İzmir Ekonomi Üniversitesi (İEÜ) Sağlık Hizmetleri Meslek Yüksekokulu Öğretim Görevlisi Melahat Kızıl, Dünya Sağlık Örgütü'ne göre 65 yaş ve yukarı yaştaki kişilerin yaşlı nüfus olarak kabul edildiğini belirtti. Kızıl, "Yaşam süresinin uzamasına bağlı olarak ülkemizde ve dünyada yaşlı nüfus oranı da gittikçe artmaktadır. Ortalama yaşam süresi, 20. yüzyılın başına göre iki katına çıkmıştır. Türkiye’de yaşlıların yüzde 64’ü, halen kendi evinde yaşamayı tercih etmektedir. Yaşlılık oranın hızla arttığı ve yaşamın doğal bir süreci olarak herkesin bir gün yaşlanacağı düşünülerek, yaşlılara yönelik ciddi devlet politikaları geliştirilmek durumundadır." dedi.

Her yıl 18 Mart ve haftasının Yaşlılar Haftası olarak anıldığını ifade eden Kızıl, ülkedeki yaşlı nüfusun toplam nüfus içindeki oranının yüzde 8 ile 10 arasında olmasıyla o toplumun yaşlı kabul edildiğini vurguladı. Melahat Kızıl, nüfusun yaşlanmasının yeni skıntıları beraberinde getirdiğini belirterek, şunları söyledi: "Türkiye’de 2013 yılında 100 çalışanın bakması gereken yaşlı sayısı 11 iken bu sayının 2030 yılında 19 olması beklenmektedir. Ülkemizde aile yapısındaki değişmeler, ekonomik zorluklar, kültürel değişiklikler sonucu yaşlıların bakımı, bir yük olarak algılanmaktadır. Bu durum yaşlıları yalnızlaşmaya, toplumdan uzaklaşmaya ve depresyona itmektedir. İzmir Ekonomi Üniversitesi olarak yaşlılar üzerine yaptığımız bir araştırmada, her üç yaşlıdan ikisinin ağır veya orta düzeyde depresyon yaşadığını gördük.”
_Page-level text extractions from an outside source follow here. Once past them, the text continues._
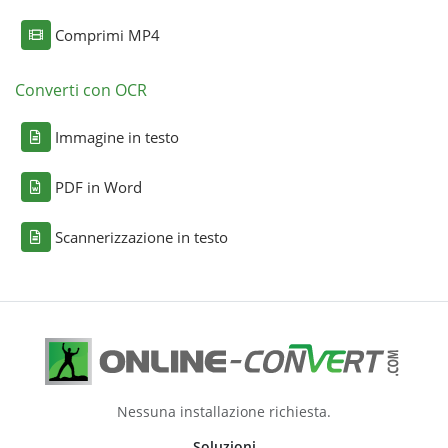
Comprimi MP4
Converti con OCR
Immagine in testo
PDF in Word
Scannerizzazione in testo
Nessuna installazione richiesta.
Soluzioni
Toplumun önemli bir kısmını oluşturan yaşlıların yoksulluk riski altında olduğuna da dikkat çeken Kızıl, yaşlı nüfusta yoksulluk oranının 2012 yılında yüzde 18,7'ye yükseldiğini belirtti. Sosyal güvence yoksunluğu, eğitimsizlik, kronik hastalıklar, kolay hareket edememe gibi etkenlerin yaşlıların önemli sıkıntıları arasında yer aldığını aktaran Kızıl, "Huzurevleri hala daha kimsesi olmayan, bakılamayan yaşlıların bakım aldıkları yerler olarak kabul edilmektedir. Son dönemlerde gündüz bakımevleri ve huzurevleri gibi kurumlar, özellikle özel sektörde artmış olmasına rağmen bu inanış nedeniyle yeterince rağbet görmemekte ya da sadece parası ve güvencesi olan insanlara hizmet etmektedir." diye konuştu.